[AT] Ch/now single cross dbl cross

Gene Dotson gdotsly at watchtv.net
Thu Dec 27 17:26:54 PST 2007


    Charlie;
    Actually corn has been bred away from multiple ears. Ancient breeds of 
corn would have many ears, but of poor quality. Corn is actually a grass and 
natural tendency for grasses is to produce many seed heads, like Johnson 
grass or Foxtail.
    The property of hybrib seed stocks is not to produce superior product, 
but to pruduce a superior offspring with desirable characreristics, such as 
yield, disease and pest resistance or drought tolerance.
    There are a limited number of seedstocks with very different traits and 
can be interbred, or crossed, 2, 3 or even 4 ways to get the desired 
results.
    If you ever get the opportunity to watch or participate in the harvest 
of seed corn you would wonder how the seed could ever produce a bumper crop 
with the low yields and poor appearance of the parent stock.
    Farmer would be much more detailed than I could ever hope with his 
experiences with Garst Seed Company.
    The ideal seed population is one that will produce average ear lengths 
of 9 inches. This will vary considerably by soil types, fertility, moisture, 
row width and length of growing season. Our area with 30 inch rows will 
nornally support a 29,000 to 34,000 seed population per acre and yields in 
an average year of 120 to 180 bushels per acre.
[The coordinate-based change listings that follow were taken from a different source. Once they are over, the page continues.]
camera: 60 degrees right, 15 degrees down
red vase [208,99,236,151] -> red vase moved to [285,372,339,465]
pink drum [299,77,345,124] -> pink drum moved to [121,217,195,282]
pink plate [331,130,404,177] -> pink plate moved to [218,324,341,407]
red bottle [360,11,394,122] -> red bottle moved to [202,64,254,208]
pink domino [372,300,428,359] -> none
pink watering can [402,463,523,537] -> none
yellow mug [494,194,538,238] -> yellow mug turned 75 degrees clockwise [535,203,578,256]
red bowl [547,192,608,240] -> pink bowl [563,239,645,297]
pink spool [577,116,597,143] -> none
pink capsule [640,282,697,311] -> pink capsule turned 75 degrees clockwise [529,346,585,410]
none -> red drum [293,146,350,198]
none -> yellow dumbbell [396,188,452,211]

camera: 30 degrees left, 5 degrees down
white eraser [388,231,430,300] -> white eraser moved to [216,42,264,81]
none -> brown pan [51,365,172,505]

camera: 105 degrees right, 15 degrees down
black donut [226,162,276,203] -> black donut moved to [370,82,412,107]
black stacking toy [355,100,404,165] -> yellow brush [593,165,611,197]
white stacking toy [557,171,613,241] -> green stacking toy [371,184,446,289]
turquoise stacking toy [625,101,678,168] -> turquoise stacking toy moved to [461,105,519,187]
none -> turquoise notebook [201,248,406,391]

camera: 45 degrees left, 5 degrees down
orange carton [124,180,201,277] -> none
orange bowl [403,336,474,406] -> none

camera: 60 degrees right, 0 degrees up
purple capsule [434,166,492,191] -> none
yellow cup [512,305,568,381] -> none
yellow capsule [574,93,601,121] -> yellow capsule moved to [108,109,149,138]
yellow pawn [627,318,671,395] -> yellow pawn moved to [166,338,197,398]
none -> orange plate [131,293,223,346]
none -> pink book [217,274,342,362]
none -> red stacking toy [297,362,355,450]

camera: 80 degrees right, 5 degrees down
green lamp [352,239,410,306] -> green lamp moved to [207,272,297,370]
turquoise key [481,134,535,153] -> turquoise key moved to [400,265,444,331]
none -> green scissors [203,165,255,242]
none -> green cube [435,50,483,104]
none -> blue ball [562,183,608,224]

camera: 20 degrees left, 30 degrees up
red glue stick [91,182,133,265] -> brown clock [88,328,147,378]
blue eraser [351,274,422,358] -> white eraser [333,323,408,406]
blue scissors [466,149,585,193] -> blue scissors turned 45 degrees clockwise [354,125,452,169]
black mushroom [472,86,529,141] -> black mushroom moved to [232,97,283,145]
Row widths here are from 22 
inches to 36 inches.

                                Gene


----- Original Message ----- 
From: "charlie hill" <chill8 at suddenlink.net>
To: "Antique tractor email discussion group" <at at lists.antique-tractor.com>
Sent: Thursday, December 27, 2007 7:24 PM
Subject: Re: [AT] Ch/now single cross dbl cross


> Carl,  now that I think about it I believe you are right.  I was going by
> something someone told me without thinking it through.  After doing some
> searching on the internet all I can find about corn crosses refers to
> breeding hybrids.  I guess some hybrids are just bred to produce more than 
> 1
> ear per hill or maybe that is a function of something else all together.
> Can some one correct me and educate me on this?
>
> Charlie
> ----- Original Message ----- 
> From: "carl gogol" <cgogol at twcny.rr.com>
> To: "Antique tractor email discussion group" 
> <at at lists.antique-tractor.com>
> Sent: Thursday, December 27, 2007 11:54 AM
> Subject: Re: [AT] Check planting
>
>
>> Charlie-
>> I didn't know that the single or double cross reference related to the
>> number of ears on a corn plant - Thought that it somehow related to how
>> many
>> genetic lines were brought together to produce the seed that was 
>> planted -
>> maybe the two relate -- just found it interesting
>> Carl Gogol
>> Manlius, NY
>> AC One Seventy diesel
>> (2) AC D-14, AC 914H
>> Simplicity 3112 & 7116
>> Kubota F-2400 B 7300HST
>>
>>  All corn
>>> that I know of is either single or double cross, meaning it has either
>>> one
>>> or two ears per stalk.  (Seems like I've heard something about triple
>>> cross
>>> corn but I've never seen any.)
>>> I just don't understand how you could have a reasonable yield that way.